How does distance affect potential in an electric field?

[anmolnanda]

in which case potential is distance times the electric field..please explain so that i am cleared the the basics of this.

 

[silmaril89]

The potential is not the distance times the electric field. You probably think that based on the fact that distance times the electric field will give you the same dimensions as a potential. Also, you must be careful to say that this is an electrostatic potential, because the electric potential differs from the electrostatic potential. I'm going to assume you want to know how the electrostatic potential is related to the electric field. That is very simple,

<br /> \vec{E} = - \vec{\nabla}V<br />

 

[Doc Al]

in which case potential is distance times the electric field..please explain so that i am cleared the the basics of this.

For simple cases, where the field is constant, you can find the potential difference by multiplying the field times the distance:

ΔV = -Ed

Read this: http://hyperphysics.phy-astr.gsu.edu/hbase/electric/elewor.html#c2"

 

[Nirgal]

<br /> \vec{E} = \vec{\nabla}V<br />

Correction: \vec{E} = -\vec{\nabla}V. Anyways, I'm sure you knew that.

anmolnanda it's important to understand the physical significance and the mathematical description of the electrostatic field vs the electrostatic potential field.

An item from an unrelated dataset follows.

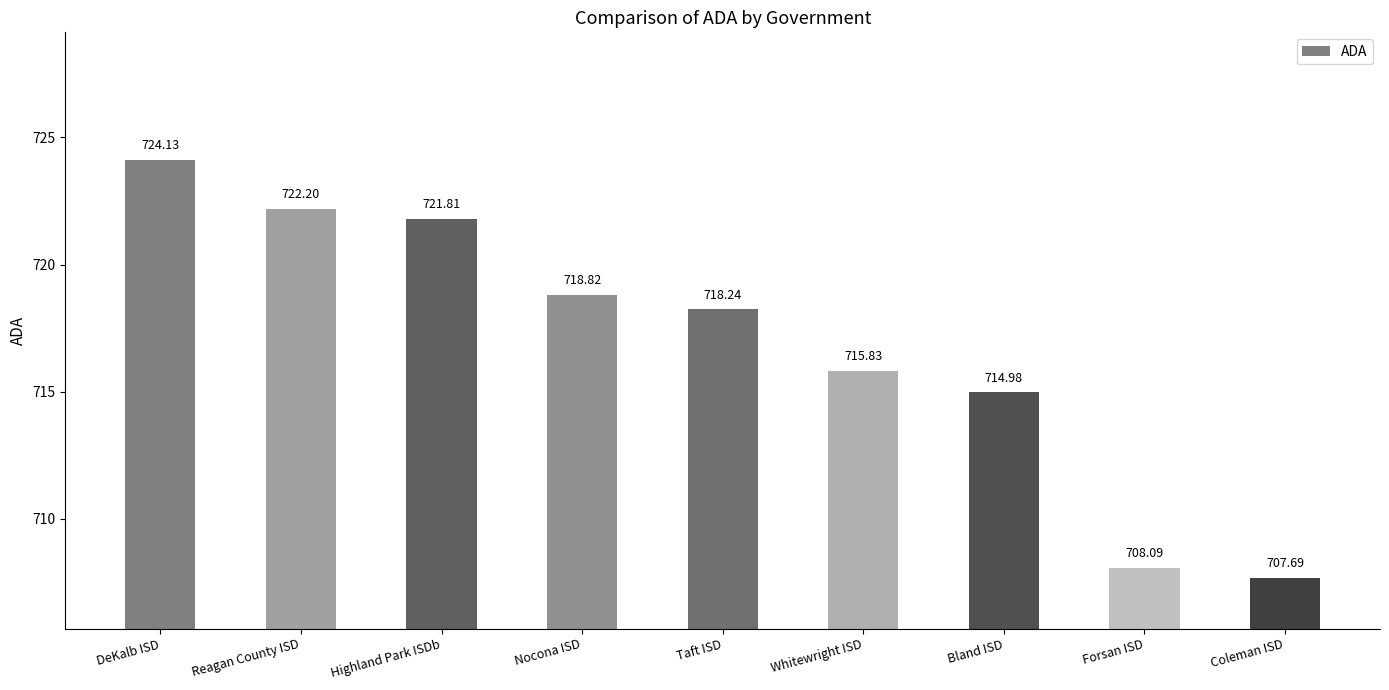

List the labels in order of value, smallest first.

Coleman ISD, Forsan ISD, Bland ISD, Whitewright ISD, Taft ISD, Nocona ISD, Highland Park ISDb, Reagan County ISD, DeKalb ISD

The Equation above says that the Electric Field is just the negative gradient of the electrostatic potential field. This means that the E field provides a description of how the Potential field changes in space. In particular, since the E Field is a gradient of the Potential then it points in the direction of maximum change (up hill or down hill) of the potential. Since the E field is actually the negative gradient then the E field points in the direction of maximum change down hill (towards the minimum of the potential).

(I'm just going to say E field and potential for now on knowing that I am referring to the electrostatic electric and potential fields).

You might ask why does the E field point down hill? Well the Potential field of a charge q is given by

V = kq/r where k is a constant, q is the charge and r is the radial distance from the charge. So V = V(r), that is, the potential is a function of position and there for defines a scalar field in space. So since it defines a scalar field in space and since it depends on the polarity of the charge (positive or negative) then there will be regions in space that have very negative potentials and regions with very positive potentials. So, if we draw lines pointing from the positive potential regions to the lower potential regions in such a way that the path of the lines are along the maximum change in potential, then you would have drawn the electric field lines from the positive charges to the negative charges (since the electric field is the change in the potential and so points along these lines).

So if you wanted to know what the so called "Voltage", or difference in Potential was between two different regions in space then you might need to know what the Potential field looked like. Say the potential field is given by V(r) and say that the points that we are interested in are V(A) and V(B) where A is a point of positive potential and B is a point of negative potential.

Then we could find out the difference in the potential between these two regions by writing down

V(A) - V(B) = Sum of the change in the potential in a tiny interval along the line of maximum change multiplied by the length of the tiny interval.

Now mathematically since we're talking about tiny intervals that brings us to differential calculus and since we're talking about summing up an enormous number of tiny intervals then that reminds us of integrals.

So

V(A) - V(B) = \int (Change in Potential)*(small-change-in-distance)

Ok but we said that the negative change in the Potential was the Electric field, let's call it E(r), and let's call the small change in distance dr. Then what we have is this:

V(A) - V(B) = \int -E(r)*dr

So \DeltaV = \int -E(r)*dr, where \DeltaV = V(A) - V(B).

Now consider that the Potential field changes in space in such a way that the Electric field is constant along lines of maxmimum change between two regions. In that case we can move the Electric Field outside the integral in the equation above and replace it with this,

\DeltaV = -E(r)\int dr = -Ed, where d = \int dr = distance between points A and B.

Therefore the difference in potential is just the product of the magnitude of the electric field multiplied by the distance between the two points multiplied by negative 1 to be consistent with signs.

Hope that helps.

 

[silmaril89]

Quite descriptive Nirgal, my bad on missing the minus sign.